• Task to complete
Please count the lines of the data that contain the string "WordPress" with matching case, and give only that number.

[Recorded data]
* * *

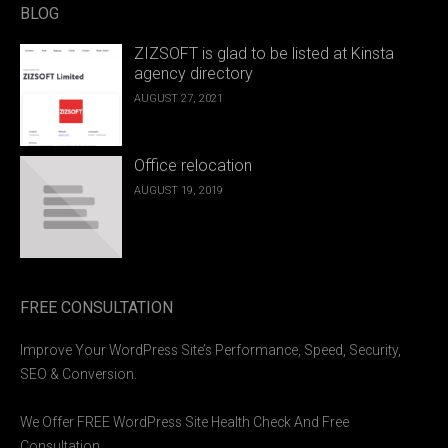
BLOG
ZIZSOFT is glad to be listed at Kinsta
agency directory
AUGUST 27, 2021
Office relocation
AUGUST 19, 2019
FREE CONSULTATION
Improve Your WordPress Site’s Performance, Speed, Security,
SEO & Conversion.
We Offer FREE WordPress Site Health Check And Free
Consultation.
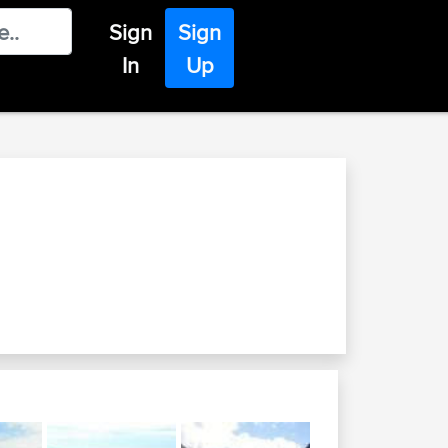
Sign
Sign
In
Up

* * *

• Written response
2